Hadis-i Şerîf Düşmanları 60.Madde

60 — Dinde reformcular, islâmiyyetin bir emrini yok etmek isteyince, son koz olarak hadîs-i şerîflere saldırıyorlar. Bu emrin dayandığı hadîs mevdû’dur diyorlar. Bu sözlerine de inandıramıyacaklarını anlayınca, mevdû’ olmasa bile, za’îf hadîsdir, za’îf hadîsle hükm verilmez diyorlar. Meselâ, erkeklerin altın yüzük takması, harâmdır. Dinde reformcular, bunu bildiren hadîs za’îfdir. Altın yüzük harâm değildir diyorlar. Bu sözleri, kendilerini yalanlamakdadır. Çünki, za’îf hadîs ile hükm verilemiyeceğine göre, (Altın yüzük harâmdır) hükmü çıkarılmış olan hadîsin sahîh olması lâzım gelir. Doğrusu da budur. Ehl-i sünnet âlimleri, hadîs-i şerîfleri incelerken, kılı kırk yarmışlar, mevdû’ hadîslerin hepsini elemişlerdir. Farzları, halâl ve harâmları, yalnız sahîh ve meşhûr hadîslerden çıkarmışlardır. İbni Melek “rahmetullahi aleyh”, (Menâr şerhi) kitâbında, (Za’îf olan hadîs ile vücûb sâbit olmaz. Hadîs ve fıkh âlimlerince, sahîh olduğu anlaşılamıyan bir hadîs ile amel olunmaz) diyerek, bu hakîkati anlatmakdadır. İbni Âbidîn “rahmetullahi aleyh”, (Dürr-ül-muhtâr) hâşiyesinde abdesti anlatırken buyuruyor ki, (Müctehidin bildirdiği hükmlerin delîllerini, senedlerini aramak, mukallide lâzım değildir).

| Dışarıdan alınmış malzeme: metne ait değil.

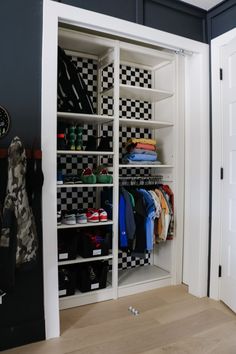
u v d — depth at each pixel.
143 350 1.81
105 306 2.41
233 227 2.33
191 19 2.52
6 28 1.80
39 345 1.86
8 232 1.61
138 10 2.23
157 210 2.72
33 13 1.87
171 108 2.92
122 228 2.56
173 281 2.87
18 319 1.86
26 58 1.85
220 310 2.34
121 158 3.00
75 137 2.47
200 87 2.55
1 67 1.78
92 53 2.74
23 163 1.68
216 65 2.49
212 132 2.54
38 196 1.89
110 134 2.94
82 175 2.46
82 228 2.71
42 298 1.92
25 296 1.87
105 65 2.73
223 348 1.83
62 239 2.44
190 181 2.67
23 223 1.65
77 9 1.98
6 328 1.82
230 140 2.36
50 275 1.94
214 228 2.52
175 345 1.86
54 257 1.95
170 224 2.84
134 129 3.11
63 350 1.81
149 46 2.84
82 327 2.08
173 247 2.87
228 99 2.38
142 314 2.27
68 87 2.39
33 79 1.88
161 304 2.44
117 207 2.51
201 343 1.89
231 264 2.35
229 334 2.00
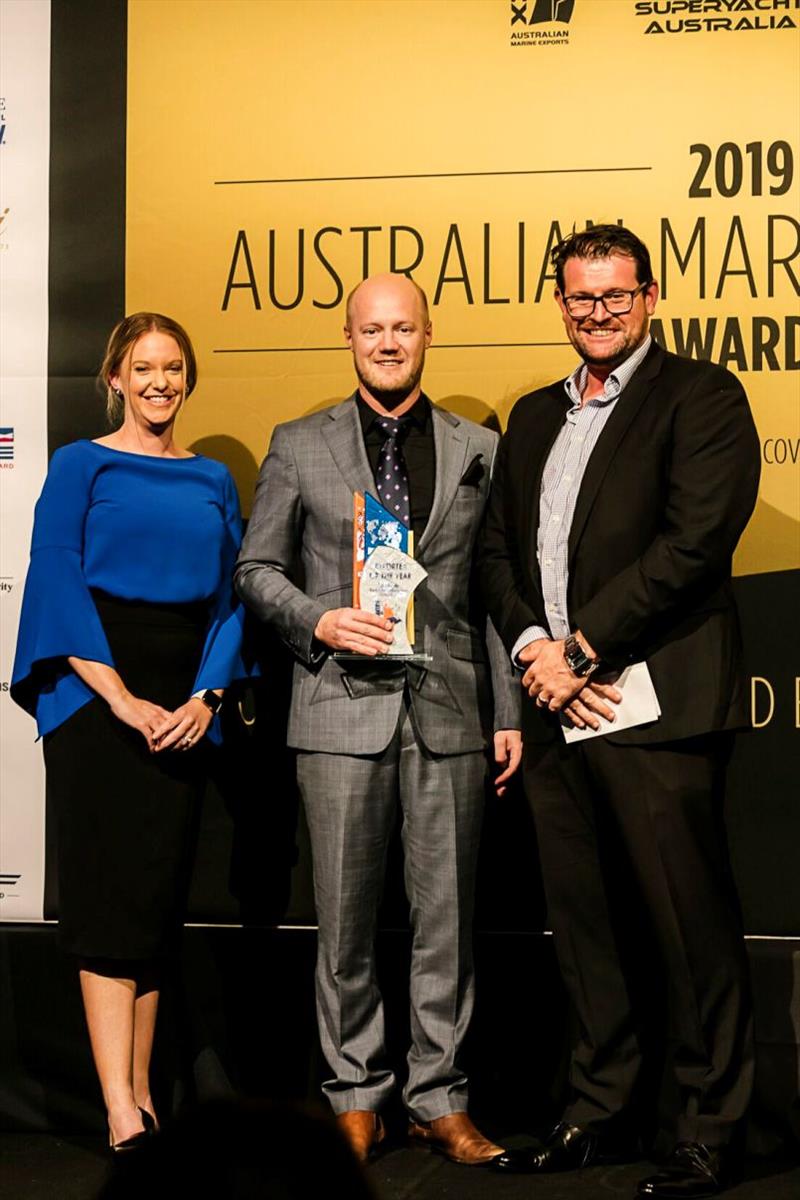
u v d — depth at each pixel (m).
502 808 2.90
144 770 2.61
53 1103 2.94
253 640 2.76
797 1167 2.64
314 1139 0.62
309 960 2.88
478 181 2.94
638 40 2.89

Ehl-i sünnet âlimlerine saldıran ve fıkh kitâblarına saygısız olan kimsenin mezhebsiz olduğu anlaşılır. Abdüllah bin Îsâ San’ânî “rahmetullahi aleyh” (Seyfülhindî fî ibâneti tarîkat-iş-şeyh-in-Necdî) kitâbında, sahîh hadîslere mevdû’ diyenlerin mezhebsiz olduklarını, Ehl-i sünneti yıkmağa uğraşdıklarını vesîkalarla isbât etmekdedir. Bu kitâbını 1218 [m. 1803] senesinde yazmışdır. Müderris seyyid Abdüllah efendi “rahmetullahi aleyh” (İrsalülmekal) kitâbında, hadîs-i şerîflere za’îfdir, mevdû’dur gibi iftirâ edenlere cevâb vermekde, bu yoldakilerin önderliğini yapan ibni Teymiyyeyi ve Şevkânîyi red etmekdedir.

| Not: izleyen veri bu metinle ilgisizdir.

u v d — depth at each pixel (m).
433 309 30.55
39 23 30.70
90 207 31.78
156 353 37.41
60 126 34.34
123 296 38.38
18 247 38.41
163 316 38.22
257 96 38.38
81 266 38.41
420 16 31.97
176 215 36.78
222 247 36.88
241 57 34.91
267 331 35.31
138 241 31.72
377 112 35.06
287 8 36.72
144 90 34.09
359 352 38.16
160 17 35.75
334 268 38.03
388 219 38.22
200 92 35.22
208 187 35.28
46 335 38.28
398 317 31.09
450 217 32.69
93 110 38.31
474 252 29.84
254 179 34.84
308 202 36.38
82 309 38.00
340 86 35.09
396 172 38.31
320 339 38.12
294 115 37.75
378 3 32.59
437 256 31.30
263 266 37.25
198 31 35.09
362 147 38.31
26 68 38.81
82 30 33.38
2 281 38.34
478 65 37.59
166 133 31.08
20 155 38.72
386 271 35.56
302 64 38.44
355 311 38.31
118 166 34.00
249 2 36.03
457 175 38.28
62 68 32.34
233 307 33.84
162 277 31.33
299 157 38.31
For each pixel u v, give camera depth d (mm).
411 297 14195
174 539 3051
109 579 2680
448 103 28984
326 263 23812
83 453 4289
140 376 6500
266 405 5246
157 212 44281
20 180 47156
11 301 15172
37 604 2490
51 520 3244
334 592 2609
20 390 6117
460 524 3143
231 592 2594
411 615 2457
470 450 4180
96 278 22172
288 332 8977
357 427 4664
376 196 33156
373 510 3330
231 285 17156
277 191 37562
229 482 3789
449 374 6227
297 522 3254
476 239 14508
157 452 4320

(Usûl-i hadîs) denilen ayrı bir ilm vardır. Bu ilmde, (Mevdû’ hadîs) demek, uydurma hadîs demek değildir. Şimdi, bu ilmden haberi olmıyanlar, mevdû’ hadîsi, lügat ma’nâsı ile düşünerek, uydurma hadîs demek sanıyorlar. Bu ilm üzerinde ve mevdû’ hadîsler üzerinde geniş bilgi edinmek istiyenlere, (Se’âdet-i Ebediyye) kitâbının ikinci kısmında beşinci maddeyi okumalarını tavsiye ederiz.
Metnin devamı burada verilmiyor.